### Task item
An exact transcription of every record is needed, leaving out the pictures.
Input for this task START
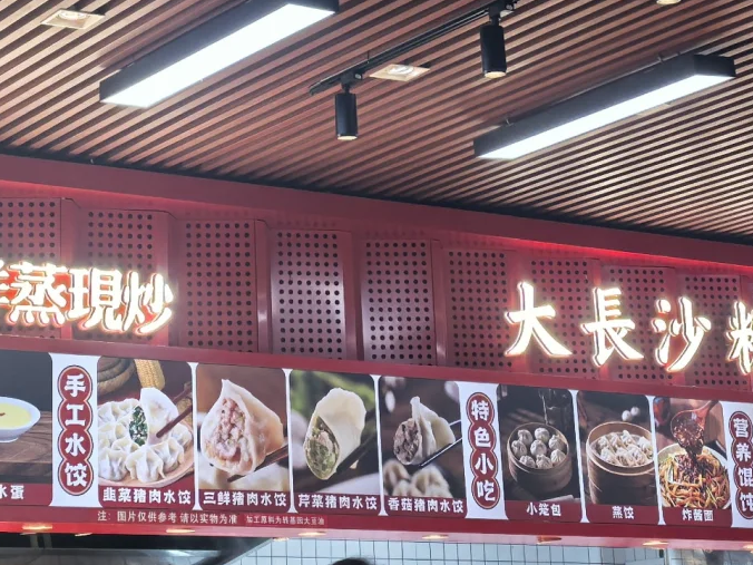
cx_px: 293
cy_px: -7
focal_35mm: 98
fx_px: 2132
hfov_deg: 20.0
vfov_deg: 14.8
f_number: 2
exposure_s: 1/100
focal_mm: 5.75
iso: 80
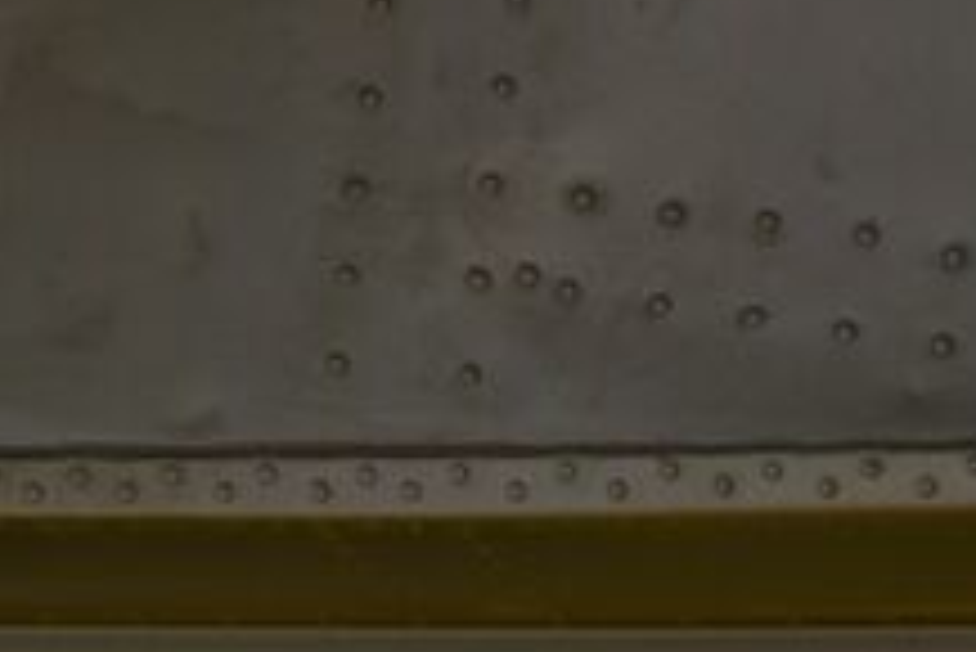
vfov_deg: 1.4
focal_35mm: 972
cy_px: -1104
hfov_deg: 2.1
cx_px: -1408
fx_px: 26369
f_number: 8
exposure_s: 1/200
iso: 100
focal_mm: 110
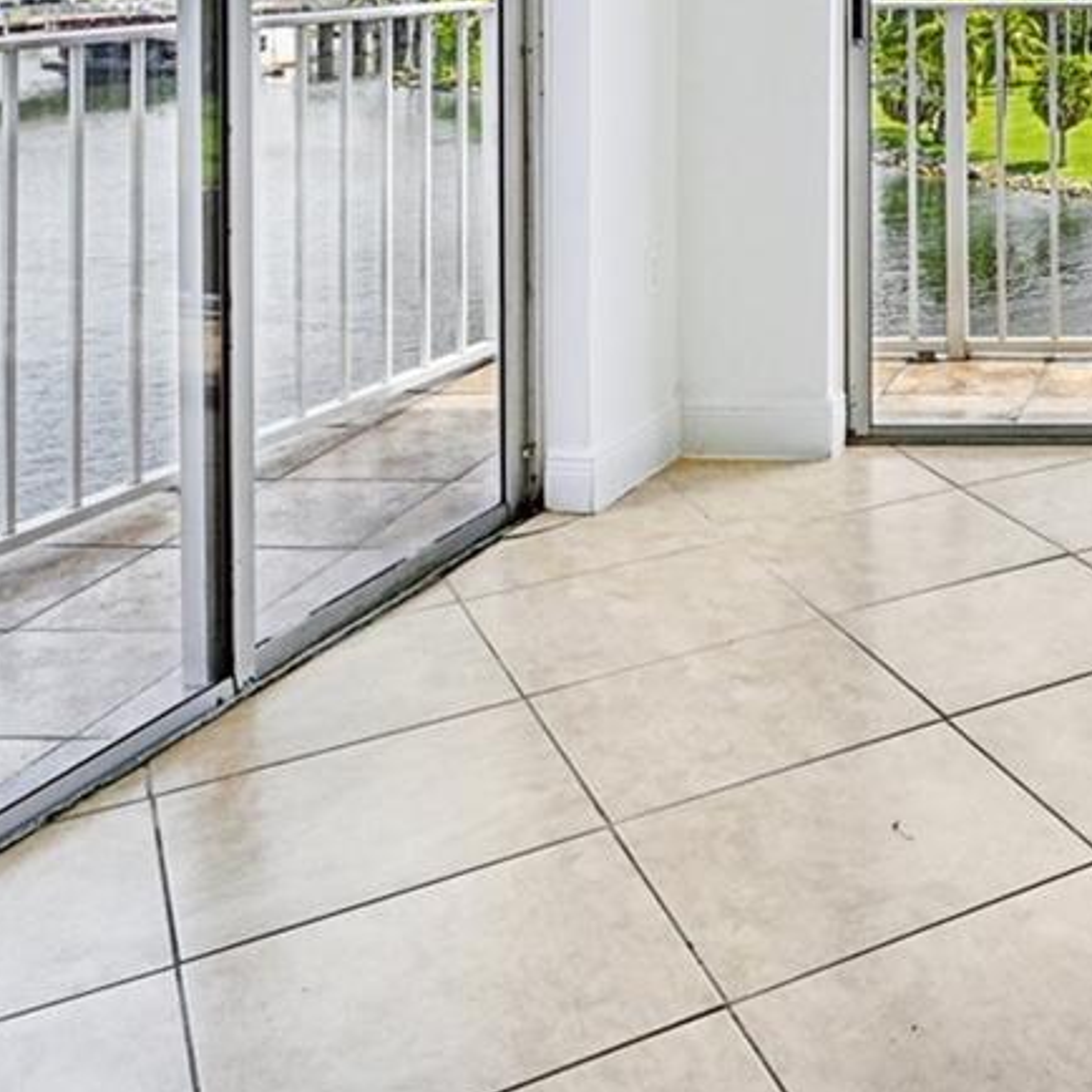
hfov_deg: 30.1
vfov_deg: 32.5
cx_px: 1349
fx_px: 1677
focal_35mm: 47
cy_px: -57
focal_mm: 15
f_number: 8
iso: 100
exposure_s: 1/160
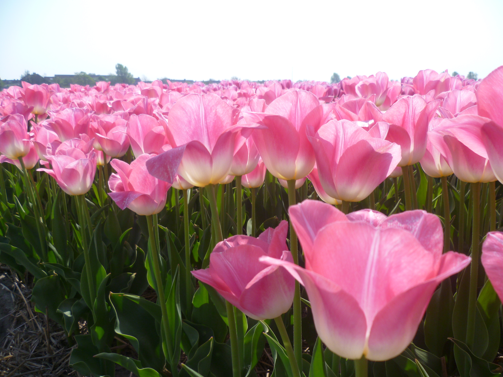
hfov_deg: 63.4
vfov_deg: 49.7
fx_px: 407
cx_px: 252
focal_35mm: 28
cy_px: 188
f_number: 2.8
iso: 80
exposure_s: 1/1000
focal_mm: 5
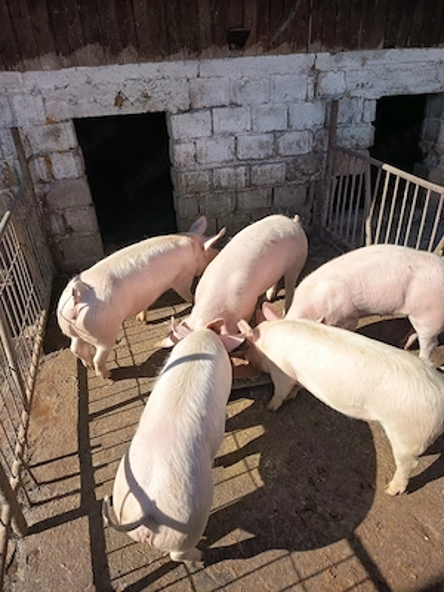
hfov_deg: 56.8
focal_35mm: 24
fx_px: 410
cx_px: 222
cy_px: 296
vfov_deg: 71.6
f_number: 1.7
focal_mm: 5.24
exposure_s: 1/481
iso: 50
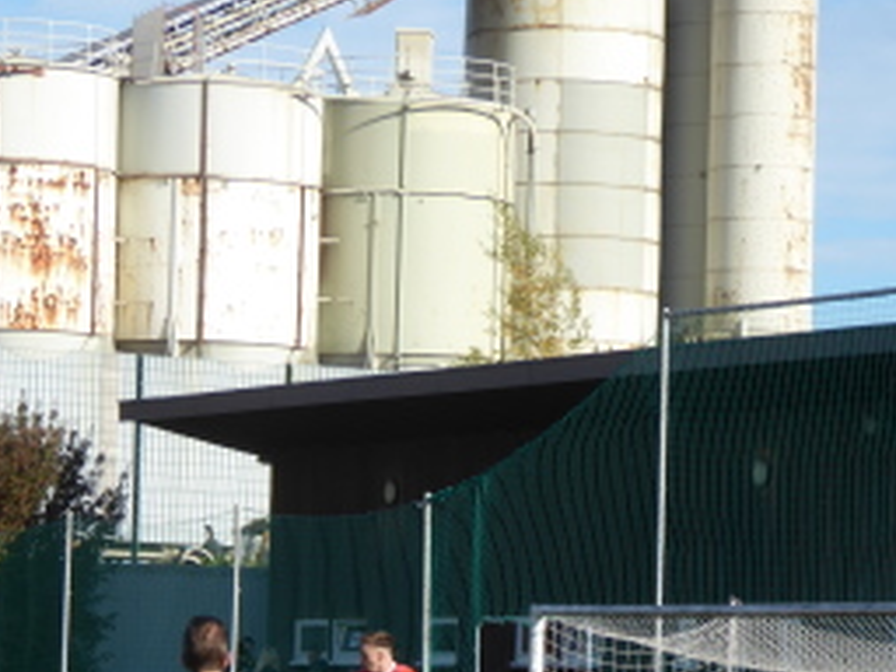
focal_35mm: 202
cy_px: 536
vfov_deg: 7.3
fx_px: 5229
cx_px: 343
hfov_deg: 9.8
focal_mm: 20.6
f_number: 5.1
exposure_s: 1/320
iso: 80
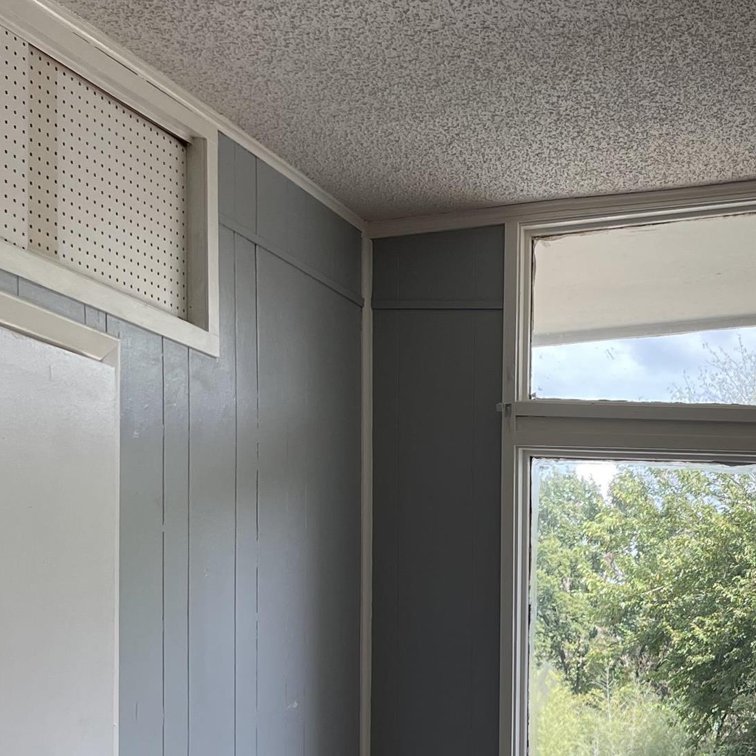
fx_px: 1606
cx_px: 879
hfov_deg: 24.3
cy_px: 768
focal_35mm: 65
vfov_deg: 25.1
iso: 32
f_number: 1.6
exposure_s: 1/395
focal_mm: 5.1
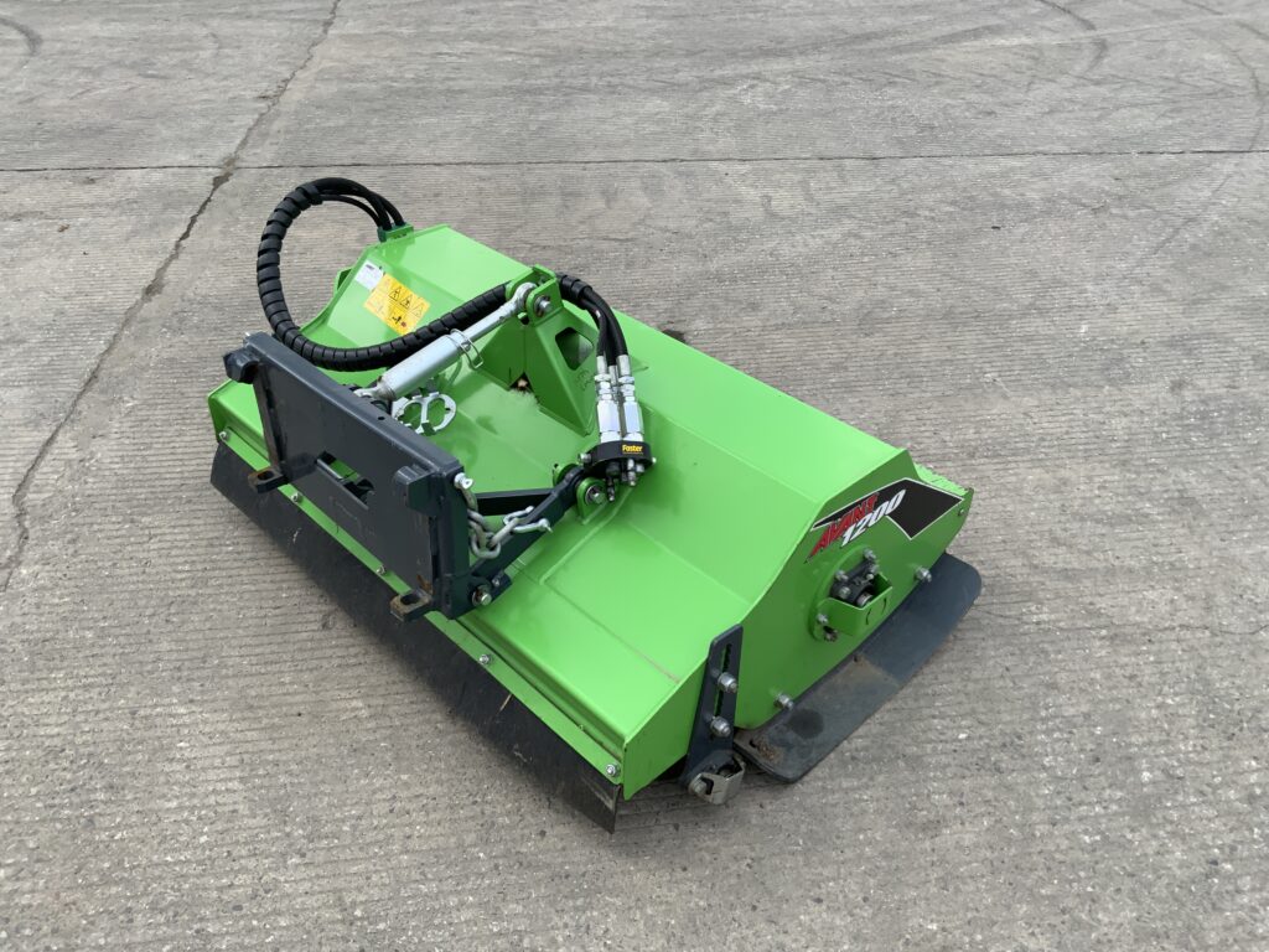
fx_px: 1063
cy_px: 476
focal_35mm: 29
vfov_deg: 48.2
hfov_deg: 61.7
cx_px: 634
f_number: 1.8
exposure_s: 1/691
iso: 16
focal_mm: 3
Input for this task END
### Answer to this exercise
cx_px: 293
cy_px: -7
focal_35mm: 98
fx_px: 2132
hfov_deg: 20.0
vfov_deg: 14.8
f_number: 2
exposure_s: 1/100
focal_mm: 5.75
iso: 80
vfov_deg: 1.4
focal_35mm: 972
cy_px: -1104
hfov_deg: 2.1
cx_px: -1408
fx_px: 26369
f_number: 8
exposure_s: 1/200
iso: 100
focal_mm: 110
hfov_deg: 30.1
vfov_deg: 32.5
cx_px: 1349
fx_px: 1677
focal_35mm: 47
cy_px: -57
focal_mm: 15
f_number: 8
iso: 100
exposure_s: 1/160
hfov_deg: 63.4
vfov_deg: 49.7
fx_px: 407
cx_px: 252
focal_35mm: 28
cy_px: 188
f_number: 2.8
iso: 80
exposure_s: 1/1000
focal_mm: 5
hfov_deg: 56.8
focal_35mm: 24
fx_px: 410
cx_px: 222
cy_px: 296
vfov_deg: 71.6
f_number: 1.7
focal_mm: 5.24
exposure_s: 1/481
iso: 50
focal_35mm: 202
cy_px: 536
vfov_deg: 7.3
fx_px: 5229
cx_px: 343
hfov_deg: 9.8
focal_mm: 20.6
f_number: 5.1
exposure_s: 1/320
iso: 80
fx_px: 1606
cx_px: 879
hfov_deg: 24.3
cy_px: 768
focal_35mm: 65
vfov_deg: 25.1
iso: 32
f_number: 1.6
exposure_s: 1/395
focal_mm: 5.1
fx_px: 1063
cy_px: 476
focal_35mm: 29
vfov_deg: 48.2
hfov_deg: 61.7
cx_px: 634
f_number: 1.8
exposure_s: 1/691
iso: 16
focal_mm: 3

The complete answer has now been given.